# START OF Text passage
Reading Time: 7 minutes Dietmut Teijgeman-Hansen - Flickr - https://creativecommons.org/licenses/by-nc-nd/2.0/
Reading Time: 7 minutes

Here is the first part in a series of pieces by regular erudite commenter Ficino. This series will be looking at Natural Law Theory in its historical context. Over to Ficino:

  1. Tertullian

On the Soldier’s Wreath (c. 211 CE)

In 211 C.E., Roman emperor Septimius Severus died in York, England. His sons, Caracalla and Geta, succeeded him as joint emperors. As was customary upon the accession of a new emperor, each soldier received a “donative” of money. And as was customary, each soldier was to wear a laurel wreath, as did victors of battles or athletic contests. One soldier, though, refused to put on the wreath.

What?! Why not, demanded his mates. What’s your reason? demanded the tribune. The soldier replied, “I am a Christian.”

Court martial. Prison. Impending martyrdom. But wait! New critics have begun to shout, He’s a showboat, he’s prideful. His obstinacy will get us all persecuted.

Who are these new critics?  You guessed it. The new critics were other Christians.
# END OF Text passage
* **Written request 1**: Render this sentence from the passage on Tertullian into Spanish: "In 211 C.E., Roman emperor Septimius Severus died in York, England."
* **Written request 2**: Retype the part of the passage on Tertullian starting at "Here is the" and ending at "us all persecuted.".
* **Written request 3**: According to the passage on Tertullian, who succeeded Septimius Severus?
# START OF Provided data
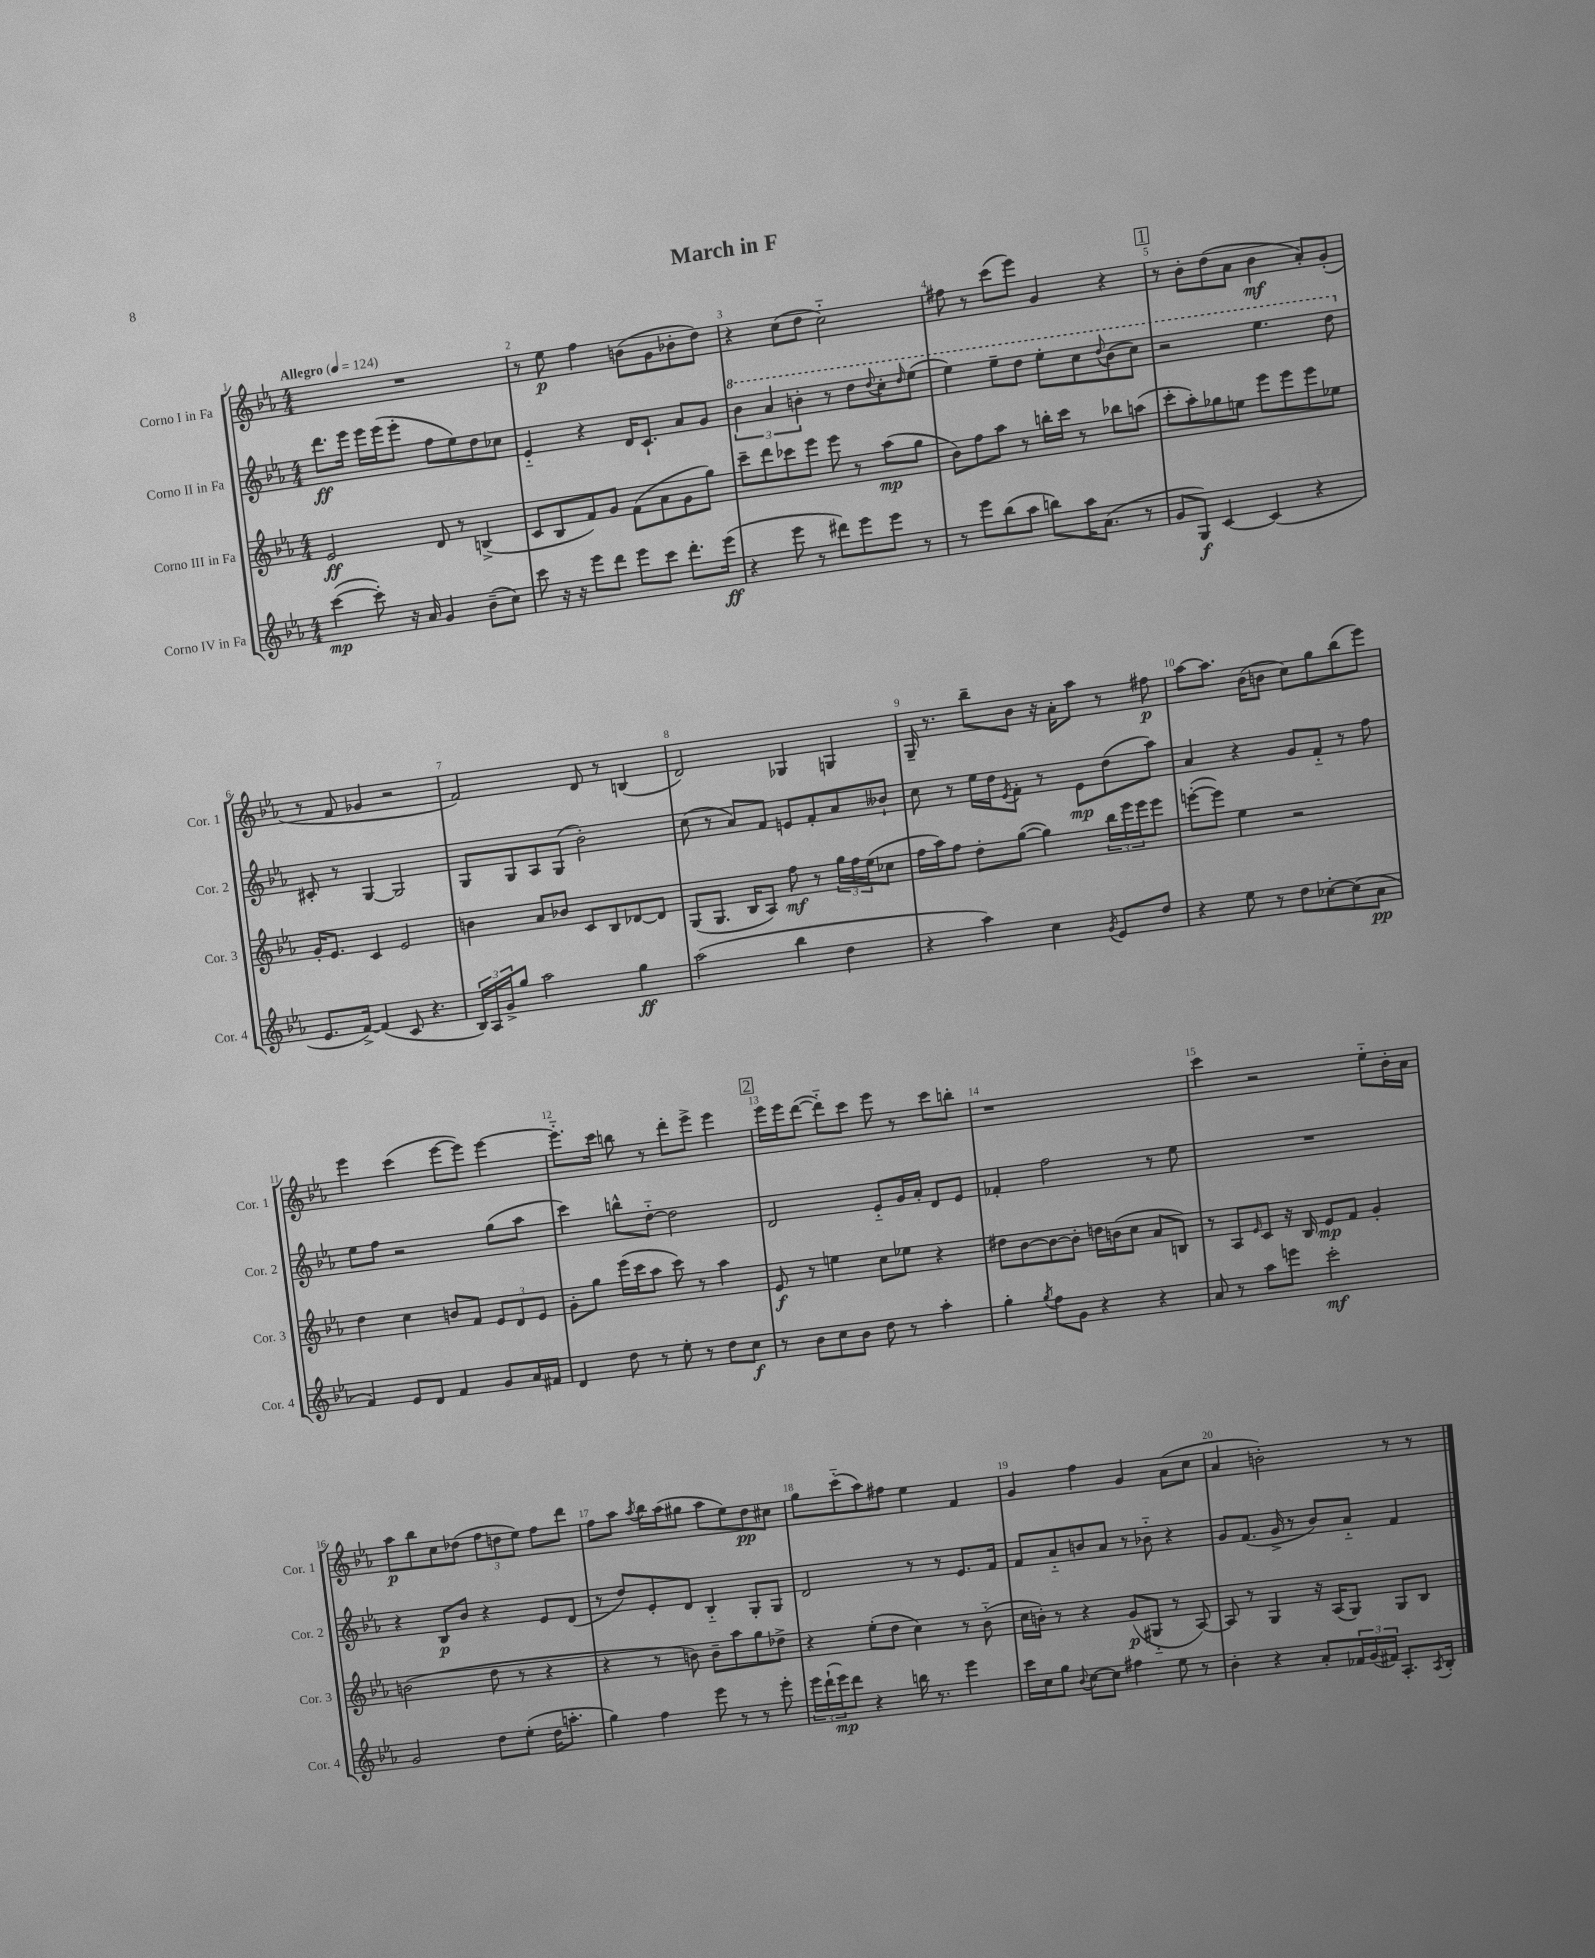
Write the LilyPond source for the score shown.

\header { title = "March in F" }
<<
\new StaffGroup <<
\new Staff = "s0" \with { instrumentName = "Corno I in Fa" shortInstrumentName = "Cor. 1" } {
    \clef treble \key ees \major \numericTimeSignature \time 4/4 \tempo "Allegro" 4 = 124
    R1 |
    r8 ees''8\p f''4 b'8( g'8 bes'8-. d''8) |
    r4 c''8( d''8 c''2-_) |
    fis''8 r8 c'''8( ees'''8) g'4 r4 |
    \mark \markup { \box "1" } r8 bes'8-. d''8( aes'8 bes'4\mf aes'8-.) g'8-.( |
    r8 f'8 ges'4 r2 |
    f'2) d'8 r8 b4( |
    d'2) ges4 g4 |
    g16-- r8. bes''8-- bes'8 r16 aes'16-. aes''8 r8 fis''8\p |
    aes''8~ aes''8. bes'16( b'8 c''8) g''8 bes''8( ees'''8) |
    ees'''4 c'''4( ees'''8~ ees'''8) ees'''4~ |
    ees'''8.-_ c'''16 b''8 r8 d'''8-. ees'''8-> ees'''4 |
    \mark \markup { \box "2" } ees'''16 ees'''16 d'''8~( d'''8-_) c'''8 ees'''8 r8 c'''8 b''8-. |
    r1 |
    c'''4 r2 ees''8-_ bes'16-. aes'16 |
    aes''8\p bes''8 c''8 des''8( \tuplet 3/2 { f''8 d''8 ees''8) } f''8 d'''8 |
    f''8 aes''8 \acciaccatura { aes''8 } bes''16 aes''16( gis''8 aes''8 ees''8) d''8\pp cis''8 |
    g''8 c'''8-_( aes''8) fis''8 ees''4 f'4 |
    g'4 f''4 g'4 aes'8( c''8 |
    aes'4 b'2-.) r8 r8 \bar "|." |
}
\new Staff = "s1" \with { instrumentName = "Corno II in Fa" shortInstrumentName = "Cor. 2" } {
    \clef treble \key ees \major \numericTimeSignature \time 4/4
    d'''8.\ff ees'''16 ees'''16 ees'''16( ees'''8-. f''8 ees''8) d''8 ces''8 |
    ees'4-_ r4 d'16 c'8.-! aes'8 g'8 |
    \tuplet 3/2 { \ottava #1 bes''4 aes''4 b''4-. } r8 d'''8 \appoggiatura { d'''8 } c'''8-. \grace { d'''16 } ees'''8( |
    ees'''4) ees'''8-- d'''8 ees'''8-. c'''8 \appoggiatura { d'''8 } bes''8( c'''8) |
    \mark \markup { \box "1" } r2 ees'''4. d'''8 \ottava #0 |
    cis'8-. r8 g4~ g2 |
    g8 g8 aes8 g8( bes'2-.) |
    c''8( r8 aes'8) f'8 e'8 f'8-. aes'8 beses'8-! |
    c''8 r8 ees''16 d''16 \acciaccatura { ees'8 } f'8-. r8 ees'8\mp d''8( aes''8) |
    aes'4 r4 g'8 f'8-_ r8 f''8 |
    ees''8 f''8 r2 g''8( aes''8 |
    c'''4) b''8-^ d''8~-_ d''2 |
    \mark \markup { \box "2" } d'2 ees'8-_ g'16 aes'16-. d'8 ees'8 |
    fes'4-. f''2 r8 ees''8 |
    R1 |
    r4 bes8\p bes'8 r4 ees'8 d'8( |
    r8 d''8) ees'8-. d'8 bes4-_ g8-. g8 |
    d'2 r8 r8 ees'8. f'16 |
    f'8 aes'8-_ b'8 aes'8 r8 bes'8-_ r4 |
    g'8 f'8.( g'16-> r8 bes'8) aes'8-_ f'4 \bar "|." |
}
\new Staff = "s2" \with { instrumentName = "Corno III in Fa" shortInstrumentName = "Cor. 3" } {
    \clef treble \key ees \major \numericTimeSignature \time 4/4
    ees'2\ff d'8 r8 b4->( |
    c'8 bes8 f'8) g'8 f'8( aes'8 g'8 g''8) |
    c'''8-- d'''8 ces'''8 ees'''8 ees'''8 r8 aes''8\mp( g''8 |
    bes'8) f''8 aes''8 r8 b''16-. c'''16 r8 bes''8 a''8( |
    \mark \markup { \box "1" } c'''8-. aes''8-.) ges''8 e''8 ees'''8 ees'''8 ees'''8 ees''8 |
    g'16-. ees'8. c'4 ees'2 |
    b'4 aes'8 bes'8 c'8 bes8 des'8~ des'8 |
    g8( g8. bes16 aes8) f''8\mf r8 \tuplet 3/2 { g''16 f''16 ees''16( } ces''8 |
    f''16 aes''16) f''8 d''8-. g''8~( g''4) \tuplet 3/2 { bes''16 ees'''16 ees'''16 } ees'''8 |
    e'''8~-.( e'''8) ees''4 r2 |
    d''4 c''4 b'8 f'8 \tuplet 3/2 { ees'8 d'8 ees'8 } |
    g'8-. g''8 ees'''16( c'''16 aes''8 c'''8) r8 aes''4 |
    \mark \markup { \box "2" } ees'8\f r8 e''4 c''8 ees''8 r4 |
    dis''8 bes'8~ bes'8~ bes'8-. d''16 b'16( c''8 aes'8 b8) |
    r8 aes8 \grace { ees'16 } c'8 r16 bes16 ees'8\mp f'8 g'4-. |
    b'2( d''8 r8 r4 |
    r4 r8 b'8) b'8-- aes''8 g''8 des''8-> |
    r4 ees''8-.( d''8 c''4) r8 bes'8-_( |
    c''16 b'16-.) r8 r4 g'8\p( gis8-_ r8 aes8~) |
    aes8 r8 g4 r16 aes16( g8) g8 bes8 \bar "|." |
}
\new Staff = "s3" \with { instrumentName = "Corno IV in Fa" shortInstrumentName = "Cor. 4" } {
    \clef treble \key ees \major \numericTimeSignature \time 4/4
    c'''4~\mp( c'''8-.) r16 aes'16 g'4 bes'8--( c''8) |
    c'''8 r16 r16 ees'''8 d'''8 ees'''8 c'''8 d'''8.-. ees'''16\ff( |
    r4 ees'''8 r8 dis'''8) ees'''8 ees'''8 r8 |
    r8 ees'''8 bes''8( aes''8 b''8) aes''16 aes'8.( r8 |
    \mark \markup { \box "1" } g'8 g8\f) c'4~ c'4( r4 |
    ees'8. f'16~->) f'4( c'8 r4. |
    \tuplet 3/2 { bes16) aes16 g'16-> } g''8 aes''2 g''4\ff |
    aes''2( bes''4 d''4 |
    r4 aes''4) c''4 \acciaccatura { g'8 } ees'8 d''8 |
    r4 ees''8 r8 d''8 ces''8~-. ces''8( aes'8\pp |
    f'4) ees'8 d'8 f'4 g'8 aes'16 fis'16 |
    d'4 d''8 r8 ees''8-. r8 d''8 c''8\f |
    \mark \markup { \box "2" } r8 bes'8 c''8 bes'8 d''8 r8 aes''4-. |
    g''4-. \acciaccatura { g''8 } f''8 g'8 r4 r4 |
    aes'8 r8 aes''8 e'''8 c'''2-.\mf |
    g'2 d''8 ees''8-.( d''16 a''8.-. |
    g''4) f''4 ees'''8 r8 r8 ees'''8-. |
    \tuplet 3/2 { ees'''16 d'''16-!( ees'''16\mp) } d'''8 r4 b''16 r8. ees'''4 |
    c'''16 c''16 g''8 \appoggiatura { bes'8 } c''8~ c''8 fis''4 ees''8 r8 |
    bes'4-. r4 aes'8-. \tuplet 3/2 { fes'16 g'16( fis'16) } aes8.-. \acciaccatura { aes8 } bes16-. \bar "|." |
}
>>
>>
\layout { \context { \Score \override BarNumber.break-visibility = ##(#f #t #t) barNumberVisibility = #all-bar-numbers-visible } }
# END OF Provided data
* **Right answer 1**: En el año 211 d. C., el emperador romano Septimio Severo murió en York, Inglaterra.

* **Right answer 2**:
Here is the first part in a series of pieces by regular erudite commenter Ficino. This series will be looking at Natural Law Theory in its historical context. Over to Ficino:

  1. Tertullian

On the Soldier’s Wreath (c. 211 CE)

In 211 C.E., Roman emperor Septimius Severus died in York, England. His sons, Caracalla and Geta, succeeded him as joint emperors. As was customary upon the accession of a new emperor, each soldier received a “donative” of money. And as was customary, each soldier was to wear a laurel wreath, as did victors of battles or athletic contests. One soldier, though, refused to put on the wreath.

What?! Why not, demanded his mates. What’s your reason? demanded the tribune. The soldier replied, “I am a Christian.”

Court martial. Prison. Impending martyrdom. But wait! New critics have begun to shout, He’s a showboat, he’s prideful. His obstinacy will get us all persecuted.

* **Right answer 3**: His sons, Caracalla and Geta, succeeded him as joint emperors.